OBJECTIVES: The aims were to demonstrate pharmacokinetic (PK) similarity between DRL_RI, a proposed rituximab biosimilar, and two reference innovator products (Rituxan(®) [RTX-US] and MabThera(®) [RTX-EU]) and compare their pharmacodynamics (PD), efficacy, safety, and immunogenicity in rheumatoid arthritis (RA) patients with inadequate response to methotrexate (MTX)-based therapy and no prior biologic administration. METHODS: In this randomized, double-blind, parallel-group study, 276 patients with moderate-to-severe active RA were randomized to receive DRL_RI, RTX-US, or RTX-EU on days 1 and 15. The primary PK end points included area under the concentration–time curve from time 0 to 336 h after first infusion (AUC(0–14 days, first infusion)), AUC from day 1 through week 16 (AUC(0–∞, entire course)), and AUC from time 0 to time of last quantifiable concentration after the second dose (AUC(0–t, second infusion)). Secondary end points included other PK parameters, such as maximum concentration (C(max)), time to C(max) after each infusion, terminal half-life, systemic clearance, and volume of distribution after the second infusion; PD parameters and efficacy until week 24; safety and immunogenicity at week 24 and 52; and B cell recovery until week 52. AUC from time 0 to time of last quantifiable concentration after the first dose and over the entire course from day 1 through week 16 (AUC(0–t, entire course)) was analyzed as an exploratory end point. RESULTS: The 91% confidence intervals (CIs) of the geometric mean ratios (GMRs) for the primary end point of AUC(0–∞, entire course) were within the bioequivalence limits of 80–125% for all comparisons: DRL_RI versus RTX-US 100.37% (92.30–109.14), DRL_RI versus RTX-EU 93.58% (85.98–101.85), and RTX-US versus RTX-EU 93.24% (85.62–101.54). PD outcomes (peripheral blood B-cell depletion and mean change in Disease Activity Score [28 joints]–C-reactive protein), efficacy, safety, and immunogenicity were also comparable between DRL_RI and the reference products.
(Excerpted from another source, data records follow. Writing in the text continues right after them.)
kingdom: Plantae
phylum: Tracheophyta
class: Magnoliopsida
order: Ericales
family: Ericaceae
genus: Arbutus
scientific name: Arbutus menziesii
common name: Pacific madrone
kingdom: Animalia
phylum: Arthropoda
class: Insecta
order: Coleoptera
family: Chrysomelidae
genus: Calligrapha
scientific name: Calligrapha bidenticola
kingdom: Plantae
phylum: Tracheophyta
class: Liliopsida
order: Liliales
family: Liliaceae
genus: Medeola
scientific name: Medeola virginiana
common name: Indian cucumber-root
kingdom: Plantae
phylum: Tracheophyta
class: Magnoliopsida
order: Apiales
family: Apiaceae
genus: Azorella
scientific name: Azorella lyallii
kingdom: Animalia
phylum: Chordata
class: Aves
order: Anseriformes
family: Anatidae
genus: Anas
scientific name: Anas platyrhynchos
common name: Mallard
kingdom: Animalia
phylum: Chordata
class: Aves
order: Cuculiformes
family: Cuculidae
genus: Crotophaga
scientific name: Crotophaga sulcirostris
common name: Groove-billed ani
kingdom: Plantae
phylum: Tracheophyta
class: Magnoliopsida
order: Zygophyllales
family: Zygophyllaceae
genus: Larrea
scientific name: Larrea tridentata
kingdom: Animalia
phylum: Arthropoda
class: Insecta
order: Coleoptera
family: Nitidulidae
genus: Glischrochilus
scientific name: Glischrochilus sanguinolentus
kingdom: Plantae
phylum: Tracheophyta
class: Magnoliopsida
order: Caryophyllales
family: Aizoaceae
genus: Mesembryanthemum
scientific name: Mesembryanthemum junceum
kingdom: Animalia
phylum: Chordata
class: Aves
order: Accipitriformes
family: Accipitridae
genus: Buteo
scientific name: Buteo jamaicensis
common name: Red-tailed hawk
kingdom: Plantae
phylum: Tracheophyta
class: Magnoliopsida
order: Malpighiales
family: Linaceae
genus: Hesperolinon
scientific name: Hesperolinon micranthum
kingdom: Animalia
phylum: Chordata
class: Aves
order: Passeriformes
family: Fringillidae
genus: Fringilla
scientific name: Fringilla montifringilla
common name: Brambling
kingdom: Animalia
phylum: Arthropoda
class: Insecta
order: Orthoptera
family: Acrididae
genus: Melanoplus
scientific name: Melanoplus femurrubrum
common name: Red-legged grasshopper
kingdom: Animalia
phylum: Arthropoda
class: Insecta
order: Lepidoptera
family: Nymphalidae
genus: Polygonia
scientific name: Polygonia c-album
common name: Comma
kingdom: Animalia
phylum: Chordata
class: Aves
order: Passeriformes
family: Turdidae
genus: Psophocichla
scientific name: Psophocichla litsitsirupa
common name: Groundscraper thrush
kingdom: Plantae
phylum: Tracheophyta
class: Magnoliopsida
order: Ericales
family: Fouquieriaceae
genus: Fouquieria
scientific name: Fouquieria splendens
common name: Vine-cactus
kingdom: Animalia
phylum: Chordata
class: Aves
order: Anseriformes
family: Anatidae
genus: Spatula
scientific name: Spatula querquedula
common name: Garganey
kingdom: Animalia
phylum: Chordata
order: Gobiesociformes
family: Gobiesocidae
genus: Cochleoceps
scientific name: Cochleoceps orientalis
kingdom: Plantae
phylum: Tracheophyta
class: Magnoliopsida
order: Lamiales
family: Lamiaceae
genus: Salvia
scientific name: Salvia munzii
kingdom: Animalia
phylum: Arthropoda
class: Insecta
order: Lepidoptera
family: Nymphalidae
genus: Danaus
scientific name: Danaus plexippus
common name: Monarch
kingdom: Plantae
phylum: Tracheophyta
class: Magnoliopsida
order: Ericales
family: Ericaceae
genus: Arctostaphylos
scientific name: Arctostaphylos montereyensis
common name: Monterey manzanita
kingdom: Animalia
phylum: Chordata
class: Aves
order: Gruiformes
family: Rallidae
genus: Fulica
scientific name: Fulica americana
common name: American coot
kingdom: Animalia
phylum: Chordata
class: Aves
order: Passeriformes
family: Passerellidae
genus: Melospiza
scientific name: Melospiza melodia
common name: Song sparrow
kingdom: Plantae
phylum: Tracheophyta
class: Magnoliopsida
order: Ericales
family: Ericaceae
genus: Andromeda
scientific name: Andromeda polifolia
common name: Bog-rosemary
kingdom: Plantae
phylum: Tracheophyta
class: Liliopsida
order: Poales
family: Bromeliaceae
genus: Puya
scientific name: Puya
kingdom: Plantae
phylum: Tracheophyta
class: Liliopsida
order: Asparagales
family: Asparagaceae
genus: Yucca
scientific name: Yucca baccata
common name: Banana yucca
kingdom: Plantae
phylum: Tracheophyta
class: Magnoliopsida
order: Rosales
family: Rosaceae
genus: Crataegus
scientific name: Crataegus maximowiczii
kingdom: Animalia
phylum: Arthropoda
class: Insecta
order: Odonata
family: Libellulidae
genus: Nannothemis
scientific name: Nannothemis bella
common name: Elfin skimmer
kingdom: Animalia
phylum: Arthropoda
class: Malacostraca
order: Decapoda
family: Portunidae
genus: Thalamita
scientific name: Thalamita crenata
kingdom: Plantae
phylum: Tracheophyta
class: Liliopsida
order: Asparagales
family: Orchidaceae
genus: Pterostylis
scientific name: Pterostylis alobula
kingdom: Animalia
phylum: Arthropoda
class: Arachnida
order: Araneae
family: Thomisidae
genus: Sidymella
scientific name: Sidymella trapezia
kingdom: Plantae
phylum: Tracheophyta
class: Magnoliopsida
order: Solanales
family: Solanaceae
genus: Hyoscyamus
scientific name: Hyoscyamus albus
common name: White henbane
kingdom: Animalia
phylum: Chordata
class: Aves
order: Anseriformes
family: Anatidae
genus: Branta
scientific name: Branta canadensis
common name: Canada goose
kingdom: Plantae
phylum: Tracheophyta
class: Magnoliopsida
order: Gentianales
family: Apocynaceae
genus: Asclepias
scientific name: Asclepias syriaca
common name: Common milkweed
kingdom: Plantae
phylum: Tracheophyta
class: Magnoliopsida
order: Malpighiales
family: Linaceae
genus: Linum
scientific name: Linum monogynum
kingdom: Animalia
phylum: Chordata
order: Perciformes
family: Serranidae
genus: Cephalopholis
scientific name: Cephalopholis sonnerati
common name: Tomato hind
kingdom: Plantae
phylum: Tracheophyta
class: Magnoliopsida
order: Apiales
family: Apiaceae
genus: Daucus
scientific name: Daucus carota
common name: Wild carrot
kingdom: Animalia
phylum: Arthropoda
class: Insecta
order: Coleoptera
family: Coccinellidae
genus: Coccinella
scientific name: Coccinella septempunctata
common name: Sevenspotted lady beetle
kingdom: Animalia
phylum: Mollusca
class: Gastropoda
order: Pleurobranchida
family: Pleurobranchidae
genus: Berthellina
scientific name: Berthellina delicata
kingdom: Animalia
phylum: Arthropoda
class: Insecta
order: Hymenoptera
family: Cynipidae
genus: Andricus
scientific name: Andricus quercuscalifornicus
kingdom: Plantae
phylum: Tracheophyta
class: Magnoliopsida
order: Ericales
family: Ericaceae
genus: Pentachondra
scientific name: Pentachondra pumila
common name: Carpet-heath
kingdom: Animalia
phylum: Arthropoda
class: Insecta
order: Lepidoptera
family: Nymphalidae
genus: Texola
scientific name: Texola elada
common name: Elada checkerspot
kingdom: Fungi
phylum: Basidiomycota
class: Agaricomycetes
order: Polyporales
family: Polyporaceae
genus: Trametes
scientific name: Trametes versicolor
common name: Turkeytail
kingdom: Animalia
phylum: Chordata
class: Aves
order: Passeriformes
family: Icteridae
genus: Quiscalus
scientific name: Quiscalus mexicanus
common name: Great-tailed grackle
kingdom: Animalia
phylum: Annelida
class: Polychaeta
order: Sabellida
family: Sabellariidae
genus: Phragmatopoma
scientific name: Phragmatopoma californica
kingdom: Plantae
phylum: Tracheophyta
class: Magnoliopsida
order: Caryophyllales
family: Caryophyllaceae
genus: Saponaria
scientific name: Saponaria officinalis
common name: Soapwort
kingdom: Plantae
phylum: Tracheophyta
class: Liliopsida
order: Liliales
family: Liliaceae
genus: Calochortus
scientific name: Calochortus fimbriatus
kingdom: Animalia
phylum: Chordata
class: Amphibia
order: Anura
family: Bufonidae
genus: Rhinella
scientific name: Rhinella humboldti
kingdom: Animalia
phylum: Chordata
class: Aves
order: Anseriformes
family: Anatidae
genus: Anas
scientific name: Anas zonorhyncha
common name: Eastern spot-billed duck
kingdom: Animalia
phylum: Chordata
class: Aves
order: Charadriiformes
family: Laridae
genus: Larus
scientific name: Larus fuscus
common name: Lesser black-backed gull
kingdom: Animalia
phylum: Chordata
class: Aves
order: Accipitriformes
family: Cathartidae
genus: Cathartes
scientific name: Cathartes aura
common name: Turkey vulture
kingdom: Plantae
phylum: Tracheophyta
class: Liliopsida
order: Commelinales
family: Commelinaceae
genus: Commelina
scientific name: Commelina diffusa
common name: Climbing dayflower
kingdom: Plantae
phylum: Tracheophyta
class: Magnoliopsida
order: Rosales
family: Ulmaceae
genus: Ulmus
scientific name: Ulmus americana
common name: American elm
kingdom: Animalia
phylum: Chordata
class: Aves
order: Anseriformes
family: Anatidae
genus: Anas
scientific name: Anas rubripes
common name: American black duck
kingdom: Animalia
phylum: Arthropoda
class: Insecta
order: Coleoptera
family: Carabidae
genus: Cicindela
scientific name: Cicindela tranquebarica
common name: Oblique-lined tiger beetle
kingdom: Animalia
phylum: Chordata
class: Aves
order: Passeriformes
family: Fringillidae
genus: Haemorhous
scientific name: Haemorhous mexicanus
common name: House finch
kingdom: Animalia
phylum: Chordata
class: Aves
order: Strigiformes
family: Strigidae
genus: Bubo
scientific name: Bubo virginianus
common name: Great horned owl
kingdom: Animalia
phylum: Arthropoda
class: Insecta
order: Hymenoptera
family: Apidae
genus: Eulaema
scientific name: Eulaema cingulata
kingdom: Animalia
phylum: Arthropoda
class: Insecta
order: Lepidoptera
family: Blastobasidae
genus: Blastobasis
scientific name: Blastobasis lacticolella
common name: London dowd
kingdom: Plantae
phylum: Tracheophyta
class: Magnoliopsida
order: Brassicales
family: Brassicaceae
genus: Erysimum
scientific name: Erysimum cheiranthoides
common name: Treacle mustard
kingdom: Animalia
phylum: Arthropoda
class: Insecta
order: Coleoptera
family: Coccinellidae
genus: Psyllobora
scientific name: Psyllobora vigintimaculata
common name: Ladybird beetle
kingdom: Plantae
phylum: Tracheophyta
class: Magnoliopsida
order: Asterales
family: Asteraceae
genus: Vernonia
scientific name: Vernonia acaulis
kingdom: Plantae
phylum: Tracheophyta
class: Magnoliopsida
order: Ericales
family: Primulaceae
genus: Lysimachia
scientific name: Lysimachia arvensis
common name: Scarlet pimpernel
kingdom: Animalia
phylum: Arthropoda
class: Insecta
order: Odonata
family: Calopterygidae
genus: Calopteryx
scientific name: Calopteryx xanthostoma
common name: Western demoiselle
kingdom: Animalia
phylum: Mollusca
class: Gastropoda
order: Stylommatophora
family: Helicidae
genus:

CONCLUSION: DRL_RI, a proposed biosimilar, demonstrated three-way PK similarity with RTX-EU and RTX-US, the reference innovator products, with comparable efficacy, PD, safety, and immunogenicity. CLINICAL TRIALS REGISTRATION NUMBER: ClinicalTrials.gov identifier: NCT02296775. ELECTRONIC SUPPLEMENTARY MATERIAL: The online version of this article (10.1007/s40259-020-00406-1) contains supplementary material, which is available to authorized users.